Please gather every line in the items below that contains the word "sense" and copy each one out in full.

□ □ □

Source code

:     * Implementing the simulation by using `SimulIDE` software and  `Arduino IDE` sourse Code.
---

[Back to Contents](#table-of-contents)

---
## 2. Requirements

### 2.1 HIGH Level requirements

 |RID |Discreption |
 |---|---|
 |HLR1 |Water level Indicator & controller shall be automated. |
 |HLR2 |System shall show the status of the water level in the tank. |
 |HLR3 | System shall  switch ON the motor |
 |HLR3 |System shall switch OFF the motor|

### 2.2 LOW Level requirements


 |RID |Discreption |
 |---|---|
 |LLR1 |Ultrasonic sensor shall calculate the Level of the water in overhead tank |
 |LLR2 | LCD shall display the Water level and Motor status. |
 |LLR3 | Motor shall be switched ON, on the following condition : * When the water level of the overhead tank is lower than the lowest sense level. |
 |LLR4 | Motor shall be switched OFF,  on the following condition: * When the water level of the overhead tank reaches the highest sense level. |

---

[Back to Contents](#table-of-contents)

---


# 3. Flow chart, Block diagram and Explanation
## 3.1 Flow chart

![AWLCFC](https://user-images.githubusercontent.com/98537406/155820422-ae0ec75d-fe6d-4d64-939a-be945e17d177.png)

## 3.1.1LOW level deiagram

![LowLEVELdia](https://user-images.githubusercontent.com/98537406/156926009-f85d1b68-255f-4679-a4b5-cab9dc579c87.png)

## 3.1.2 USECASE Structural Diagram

□ □ □

▶ **TASK RESPONSE**:
 |LLR3 | Motor shall be switched ON, on the following condition : * When the water level of the overhead tank is lower than the lowest sense level. |
 |LLR4 | Motor shall be switched OFF,  on the following condition: * When the water level of the overhead tank reaches the highest sense level. |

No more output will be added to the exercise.